*** Information provided

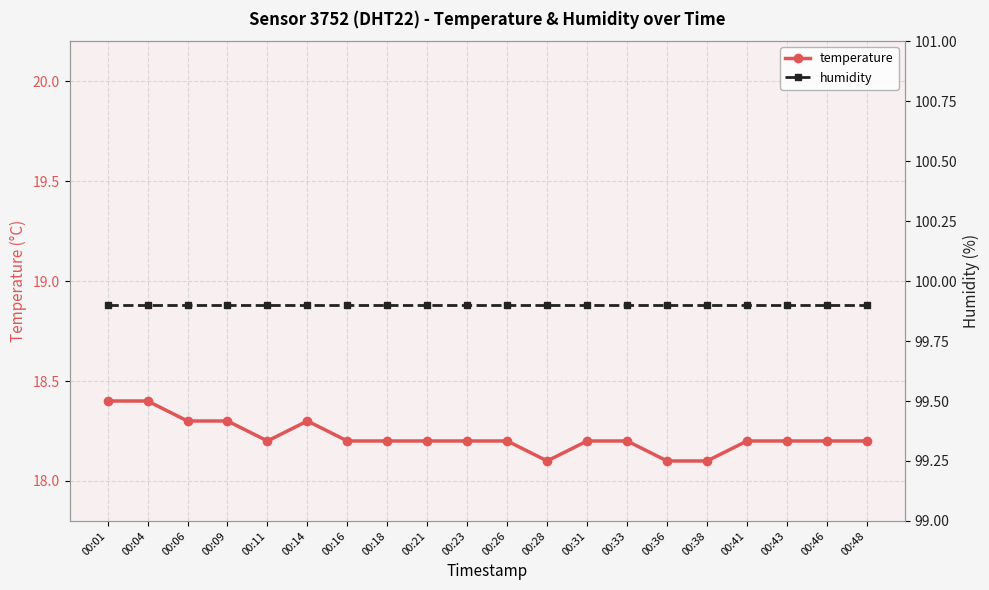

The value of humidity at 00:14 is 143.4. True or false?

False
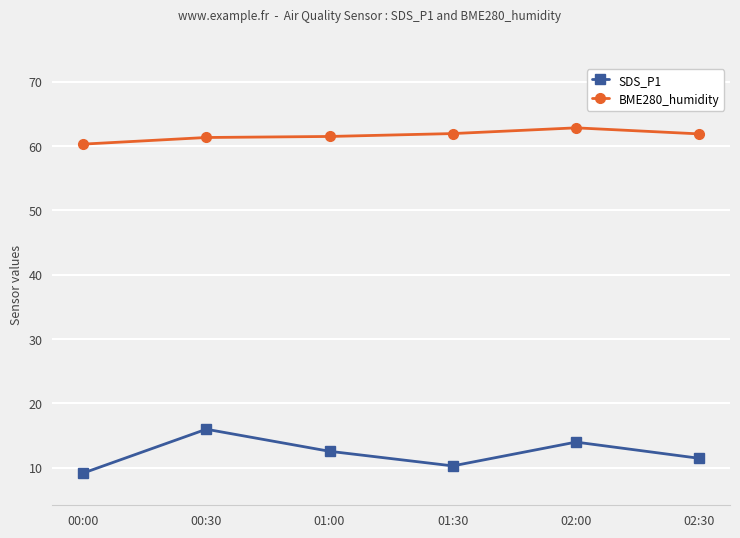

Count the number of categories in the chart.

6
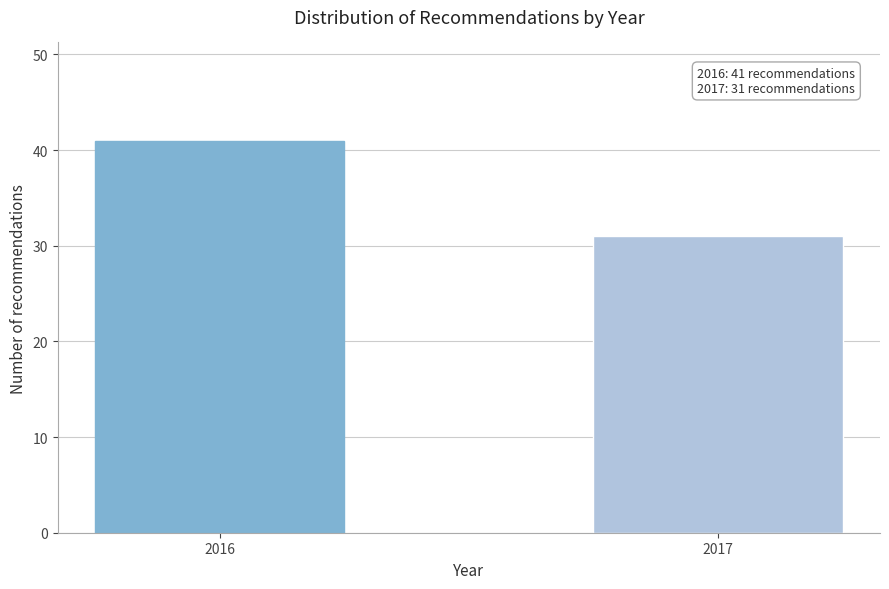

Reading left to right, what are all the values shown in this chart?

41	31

******

**Exercise details:** Please extract each line from the items above that contains the word "chart", treating uppercase and lowercase letters as different.

**Written response:**
Count the number of categories in the chart.
Reading left to right, what are all the values shown in this chart?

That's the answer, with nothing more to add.